PROBLEM: Only one stretch of the data is wanted: the line containing "DONE do this", the line containing "CLOSED: [2014-10-30 Thu 17:34]", and every line between them, copied exactly.

RECORDS SHOWN:
━━━
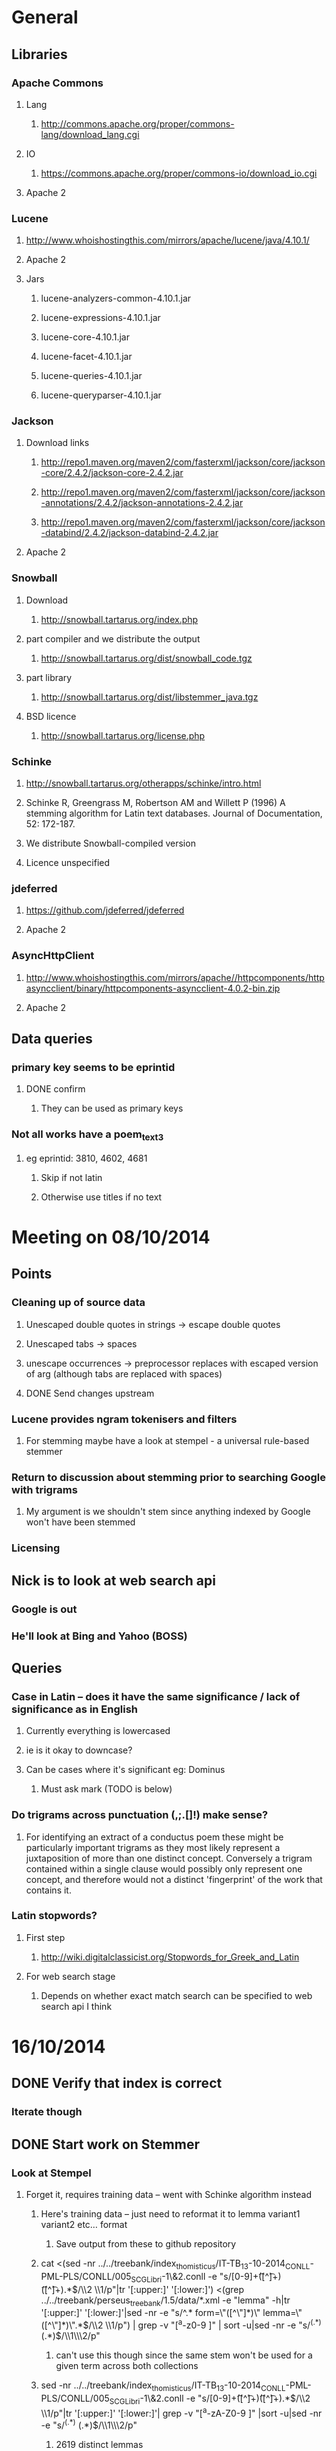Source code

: * General
** Libraries
*** Apache Commons
**** Lang
***** http://commons.apache.org/proper/commons-lang/download_lang.cgi
**** IO
***** https://commons.apache.org/proper/commons-io/download_io.cgi
**** Apache 2
*** Lucene
**** http://www.whoishostingthis.com/mirrors/apache/lucene/java/4.10.1/
**** Apache 2
**** Jars
***** lucene-analyzers-common-4.10.1.jar
***** lucene-expressions-4.10.1.jar
***** lucene-core-4.10.1.jar
***** lucene-facet-4.10.1.jar
***** lucene-queries-4.10.1.jar
***** lucene-queryparser-4.10.1.jar
*** Jackson
**** Download links
***** http://repo1.maven.org/maven2/com/fasterxml/jackson/core/jackson-core/2.4.2/jackson-core-2.4.2.jar
***** http://repo1.maven.org/maven2/com/fasterxml/jackson/core/jackson-annotations/2.4.2/jackson-annotations-2.4.2.jar
***** http://repo1.maven.org/maven2/com/fasterxml/jackson/core/jackson-databind/2.4.2/jackson-databind-2.4.2.jar
**** Apache 2
*** Snowball
**** Download
***** http://snowball.tartarus.org/index.php
**** part compiler and we distribute the output
***** http://snowball.tartarus.org/dist/snowball_code.tgz
**** part library
***** http://snowball.tartarus.org/dist/libstemmer_java.tgz
**** BSD licence
***** http://snowball.tartarus.org/license.php
*** Schinke
**** http://snowball.tartarus.org/otherapps/schinke/intro.html
**** Schinke R, Greengrass M, Robertson AM and Willett P (1996) A stemming algorithm for Latin text databases. Journal of Documentation, 52: 172-187.
**** We distribute Snowball-compiled version
**** Licence unspecified
*** jdeferred
**** https://github.com/jdeferred/jdeferred
**** Apache 2
*** AsyncHttpClient
**** http://www.whoishostingthis.com/mirrors/apache//httpcomponents/httpasyncclient/binary/httpcomponents-asyncclient-4.0.2-bin.zip
**** Apache 2
** Data queries
*** primary key seems to be eprintid
**** DONE confirm
     CLOSED: [2014-10-03 Fri 10:18]
***** They can be used as primary keys
*** Not all works have a poem_text_3
**** eg eprintid: 3810, 4602, 4681
***** Skip if not latin
***** Otherwise use titles if no text
* Meeting on 08/10/2014
** Points
*** Cleaning up of source data
**** Unescaped double quotes in strings -> escape double quotes
**** Unescaped tabs -> spaces
**** unescape occurrences -> preprocessor replaces with escaped version of arg (although tabs are replaced with spaces)
**** DONE Send changes upstream
     CLOSED: [2014-10-09 Thu 10:58]
*** Lucene provides ngram tokenisers and filters
**** For stemming maybe have a look at stempel - a universal rule-based stemmer
*** Return to discussion about stemming prior to searching Google with trigrams
**** My argument is we shouldn't stem since anything indexed by Google won't have been stemmed
*** Licensing
** Nick is to look at web search api
*** Google is out
*** He'll look at Bing and Yahoo (BOSS)
** Queries
*** Case in Latin -- does it have the same significance / lack of significance as in English
**** Currently everything is lowercased
**** ie is it okay to downcase?
**** Can be cases where it's significant eg: Dominus
***** Must ask mark (TODO is below)
*** Do trigrams across punctuation (,;.[]!) make sense?
**** For identifying an extract of a conductus poem these might be particularly important trigrams as they most likely represent a juxtaposition of more than one distinct concept. Conversely a trigram contained within a single clause would possibly only represent one concept, and therefore would not a distinct 'fingerprint' of the work that contains it.
*** Latin stopwords?
**** First step
***** http://wiki.digitalclassicist.org/Stopwords_for_Greek_and_Latin
**** For web search stage
***** Depends on whether exact match search can be specified to web search api I think
* 16/10/2014
** DONE Verify that index is correct
   CLOSED: [2014-10-10 Fri 19:20]
*** Iterate though
** DONE Start work on Stemmer
   CLOSED: [2014-10-10 Fri 19:20]
*** Look at Stempel
**** Forget it, requires training data -- went with Schinke algorithm instead
***** Here's training data -- just need to reformat it to lemma variant1 variant2 etc... format
****** Save output from these to github repository
***** cat <(sed -nr ../../treebank/index_thomisticus/IT-TB_13-10-2014_CONLL-PML-PLS/CONLL/005_SCG_Libri-1\&2.conll -e "s/[0-9]+\t([^\t]+)\t([^\t]+).*$/\\2 \\1/p"|tr '[:upper:]' '[:lower:]') <(grep ../../treebank/perseus_treebank/1.5/data/*.xml -e "lemma" -h|tr '[:upper:]' '[:lower:]'|sed -nr -e "s/^.* form=\"([^\"]*)\" lemma=\"([^\"]*)\".*$/\\2 \\1/p") | grep -v "[^a-z0-9 ]" | sort -u|sed -nr -e "s/^(.*) (.*)$/\\1\\n\\2/p"
****** can't use this though since the same stem won't be used for a given term across both collections
***** sed -nr ../../treebank/index_thomisticus/IT-TB_13-10-2014_CONLL-PML-PLS/CONLL/005_SCG_Libri-1\&2.conll -e "s/[0-9]+\t([^\t]+)\t([^\t]+).*$/\\2 \\1/p"|tr '[:upper:]' '[:lower:]'| grep -v "[^a-zA-Z0-9 ]" |sort -u|sed -nr -e "s/^(.*) (.*)$/\\1\\n\\2/p"
****** 2619 distinct lemmas
****** 8638 distinct variations
***** grep ../../treebank/perseus_treebank/1.5/data/*.xml -e "lemma" -h|tr '[:upper:]' '[:lower:]'|sed -nr -e "s/^.* form=\"([^\"]*)\" lemma=\"([^\"]*)\".*$/\\2 \\1/p"| grep -v "[^a-zA-Z0-9 ]" |sort -u|sed -nr -e "s/^(.*) (.*)$/\\1\\n\\2/p"
****** 6170 distinct lemmas
****** 14001 variations
** Git hub link
*** DONE Add Nick as contributer
    CLOSED: [2014-10-24 Fri 10:03]
** DONE Ask Mark if case in Medieval Latin can be treated as English (i.e. downcase everything)
   CLOSED: [2014-10-16 Thu 13:56]
*** Okay to down case
*** First check if it's possible to match terms with different cases in Lucene -- that way we can have the best of both worlds
** Points
** Added stoplist la.stop from
*** http://sourceforge.net/projects/perseus-hopper/files/perseus-hopper/hopper-20110527/hopper-source-20110527.tar.gz/download in the perseus project
**** http://www.perseus.tufts.edu/hopper
** Stemmer
*** Compiled Schinke with snowball
**** Download from http://snowball.tartarus.org/dist/snowball_code.tgz
**** Uses java classes from http://snowball.tartarus.org/dist/libstemmer_java.tgz rather than their equivalents bundled with Lucene
***** Lucene classes are for a different version and won't compile as is
**** Also copied and modified Lucene's SnowballAnalyzer and SnowballFilter to ensure they use the classes from snowball.tartarus.org and not those bundled with Lucene
**** Schinke stemer generates two stems
***** The automatically generated version of LatinStemmer applied noun stemming first and then applied verb stemming, overwriting the noun stem in the process
***** I modified LatinStemmer to allow the type of stemming to be specified (i.e. as either VERB stemming, NOUN stemming or UNKNOWN in which case the shorter stem was returned or verb stem where both had the same length)
***** UNKNOWN was set as the default as this resulted in the smallest index and manual inspection of output revealed satisfactory results (a bit wishy washy -- I know)
***** Obviously an alternative approach is to apply part-of-speech tagging -- I'd be curious to know if it led to more accurate stemming than our current default method.
**** DONE Read Schinke paper
     CLOSED: [2014-10-15 Wed 18:27]
**** DONE Mail Nick with stemming update
     CLOSED: [2014-10-15 Wed 18:27]
**** DONE Is unspecified Schinke licence an issue?
     CLOSED: [2014-10-16 Thu 14:20]
***** It's BSD
*** Hunpos might be an option if we're not happy with Stempel
**** https://code.google.com/p/hunpos/
** Using query expansion to increase recall at the web-search stage
*** ie use terms to top N web pages return in response to a query
*** not for now
** Why trigrams?
*** Don't really need to use tri-grams if we have a way to rank bigrams and unigrams
**** Ideally we don't want to have to page results so reducing number of results by searching for trigrams helps
** Cleaning up source data
*** Any tabs in original json have now been escaped correctly (as \t)
** While perusing index
*** Vast majority of tri-grams have the same TFIDF due tri-gram only occurring once in the collection
*** TF calcualtion
**** Currently we use a simple count of terms in a poem
**** TODO Would like to account for poem length
***** Consider later
***** ie normalise tf for length && also account for term repetition in poems due to repeated lines / chorus
*** IDF calculation
**** Don't worry about this till we know how many bi-grams /tri-grams
**** Currently calculated based on total number of poems and number of poems containing a particular trigram
***** Which is good for weighting those trigrams which can be used to distinguish one poem in the collection from the others in conductus
***** What we want is to distinguigh a poem from irrelevant pages on the web
****** Therefore idf calculation should be based on total number of documents indexed by search engine and total number of web-pages containing trigram
******* Web api can probably return number of documents containing trigram
******** (and if no web pages are returned this trigram can be skipped altogether)
******* We also need total number of indexed pages -- alternatively use estimate by searching for disjunction of English stop-words?
****** This will also (hopefully) result in a greater variety of tf-idfs
** DONE Eliminate tri-grams with digits. Typically they correspond to stanza / verse numbers.
   CLOSED: [2014-10-16 Thu 17:38]
*** Check digit aren't used elsewhere
**** I'll have a better idea of the best way to do this after working with the stemmer and by extension TokenFilters
** Queries
*** Which licence on github
**** Apache if possible -- not fussy
*** ToDos
**** DONE Send sempel output to Mark and the lads
     CLOSED: [2014-10-23 Thu 11:54]
**** DONE Get no of distinct bi-grams / tri-grams / terms
     CLOSED: [2014-10-16 Thu 16:21]
***** Provide list on bi-grams if possible (ordered by frequency)
***** Terms will result in multiple pages so might not be practical from price point of view
***** Trigrams
****** all: 71416
****** removed _: 42229
***** Bigrams
****** all: 55954
****** removed _: 46489
***** Unigrams
****** all: 15019
****** removed _:15019
**** DONE Familiarise myself with Bing search api
     CLOSED: [2014-10-30 Thu 10:30]
* 30/10/2014 14h00
** Stopwords in ngrams might make sense
*** Depending on language a verb - preposition bigram could increase the preciseness of the query
**** eg in English "speak of" and "speak to" mean too different things
**** I've these currently enabled -- this changes the unumber of distinct tokens of course
*** For now keep stop words in
**** TODO check it's okay later
** The role of stemming
**** Including all known morphological forms of the three words within a trigram (assuming trigrams are used) could result in a query which is too large for Bing to process
***** Upper limit seems to be 2047 chars, including path in url
****** http://stackoverflow.com/questions/15334531/what-are-the-query-length-limits-for-the-bing-websearch-api
***** Although browser based search seems limited to 10 words (anymore are ignored)
****** Unsure if this is relevant to api though
**** So initially I intended to submit only different morphological variations of each ngram
***** But these were very few in number
***** Only accomplished the same as not having stemming to begin with
**** Conversely expanding each term to each possible morphological variant and doing this for each term in an ngram results in a large number of queries and very long queries that must be split up it we wish to include all of them
***** 3-grams
****** 64553 queries
******* 1391593 conjunctions
******* ie ~22 disjunctions per query
***** 2-grams
****** 61230 queries
******* 392109 conjunctions
******* ie ~6 disjunctions per query
***** An issue here is we'll be sending many queries in succession, 
****** many returning no results 
****** and the results they do return may contain duplicated results as a result of there being multiple similar queries
**** A third option is to prioritise permutations and only include as many disjunctions as fit
***** First include those that occur in the text
***** Then rank the remainder by multiplying frequency of each term
** Blacklisted sites
*** Ideally I'd like to eliminate these from the initial search in Bing
*** Variations of NOT site: and NOT domain: failed
*** Considering using NOT in combination with keywords or phrases
**** Might be an idea to confirm that these are actually sufficiently distinctive - we don't want to filter out more sites than specified by Gregorio
***** DONE Does NOT site: work in api
      CLOSED: [2014-11-04 Tue 11:23]
****** Yes it does. Not only but the Bing api also accepts a path as well as a domain as an argument to site: 
******* Encountered a site (in archive.org) that Gregorio might want to blacklist. Unfortunately I never took note of what it was exactly
******** TODO There are bound to be more so it'd be nice if these could be blacklisted at a later stage too.
**** DIAMM for DIAMM
**** MUSICARUM LATINARUM for TML
**** Analecta hymnica for archive.org
***** I'm suspicious that this will filter out too many sites
**** Conductus
***** Cantum pulcriorem invenire
**** DONE do this
     CLOSED: [2014-10-30 Thu 18:55]
** Points
*** Need bing subscription
*** commas in text do not result in a _ inserted in trigram
*** Download size:
**** assume 64553 queries and 5 hits per query 300K web page size
***** => 1576 MB for queries
***** => 92.344 GB files
**** Ssh into college with file space
***** Nick is sorting this out
*** Meeting at end of month with everyone
**** Nick is gong to mail Mark about this
*** DONE query lads about feedback of stemming
    CLOSED: [2014-10-30 Thu 17:34]
* 7/11/2014 10h00
** Points
*** DONE Be sure of when '_' term are generated by Shingle before submitting full run to Bing
    CLOSED: [2014-11-04 Tue 10:56]
**** '_' are generated anytime a term was removed from underlying stream (e.g. a stopword or numeral if stopwords or numerals respectively are removed)
*** DONE Verify that the longest queries are accepted by Bing before doing full run
    CLOSED: [2014-11-03 Mon 16:48]
**** They weren't accepted. Long queries returned a HTTP Not Found error (strangely).
**** In the end I set maximum query length to 2000. Largest known working length was 2007, but I haven't checked all queries (obviously -- given my limited query budget).
*** bing_queries.txt has fewer lines than trigrams_stemmed_freqs.txt even after removing lines with _ characters
**** DONE Why?
     CLOSED: [2014-11-03 Mon 14:45]
***** Queries at end were omitted due to mishandled end-of-pipe detection
*** DONE why is the serialised stem group file different for unigrams, bigrams and trigrams
    CLOSED: [2014-11-03 Mon 15:46]
**** Stem groups are generated from unstemmed trigrams. Currently we do not allow partial trigrams. Consequently there are fewer distinct terms when indexing with trigrams compared to indexing with (for example) unigrams.
*** Some results give links with dodgy encoding prevents instantiating as a URL instance
**** Ignore as it seems to be working now (only explanation I can think of is that now I use URL constructor initially rather than URI constructor)
**** Original problem described below
***** problem is either in what they're sending or the httpclient library
***** Wireshark is no good because its encrypted and I can't seem to disable encryption
***** 5 or the first 50 hits had this issue
****** seems high but not when you consider the query: a a e
**** Problem resurfaced when I started using CloseableHttpAsyncClient
***** Ignoring for now as problem seems to be quite when dealing with most trigrams (a a e what the specific trigram that caused trouble)
*** Issues with downloads
**** Timeouts (>3 mins in somecases)
***** http://www.agenziaradicale.com/?id=2808:avant-retro-opere-inutili-di-un-uomo-inutile-mostra-di-giuseppe-vittorio-scapigliatiindex.php/rassegnaweb/
****** Ignoring as browser can't download it either
****** for totum+traxit+tonans
***** http://www.cairn.info/revue-archives-d-histoire-doctrinale-et-litteraire-du-moyen-age-2005-1-page-105.htm
****** for hec+est+fides
****** Worked with browser and problem went away after retrying on a subsequent run
***** http://ldysinger.stjohnsem.edu/@magist/1930_Pius11/Pi11%20casti-connubii-Lat-Engl.doc
****** for proles+et+hominis
****** Didn't even work for browser (but that got a HTTP 404). Subsequent run didn't work either.
**** Other failed downloads
***** URL without www prefix caused a problem. Could ping and download when I added www. prefix
***** http://www.gutenberg.org/files/17859/17859-h/files/colloquium1.html
****** in silentium+deus+in
****** http 403
***** http://www.ex.ua/get/4508132
****** Unknown error (in DeferredZeroCopyConsumer)
***** http://www.itweb.co.za/index.php?option=com_content&view=article&id=139211
****** Unknown error
***** http://www.archive.org/stream/anessayonorigin01crokgoog/anessayonorigin01crokgoog_djvu.txt
****** in velut+torrentem+lacrimas
***** Incorrectly encoded URL in results
****** DONE eg http://documentacatholicaomnia.eu/03d/0354-0430,_Augustinus,_Sermones_[5]_de_Diversis_(Serm._341-396),_LT.doc
       CLOSED: [2014-11-11 Tue 17:59]
***** Cooke rejected warning from org.apache.http.client.protocol.ResponseProcessCookies processCookies
*** Possible additions to blacklisted sites:
**** http://www.archive.org/stream/analectahymnica21drevuoft/analectahymnica21drevuoft_djvu.txt
#  LocalWords:  unstemmed unigrams serialised bigrams Bing txt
━━━
EXERCISE ANSWER:
**** DONE do this
     CLOSED: [2014-10-30 Thu 18:55]
** Points
*** Need bing subscription
*** commas in text do not result in a _ inserted in trigram
*** Download size:
**** assume 64553 queries and 5 hits per query 300K web page size
***** => 1576 MB for queries
***** => 92.344 GB files
**** Ssh into college with file space
***** Nick is sorting this out
*** Meeting at end of month with everyone
**** Nick is gong to mail Mark about this
*** DONE query lads about feedback of stemming
    CLOSED: [2014-10-30 Thu 17:34]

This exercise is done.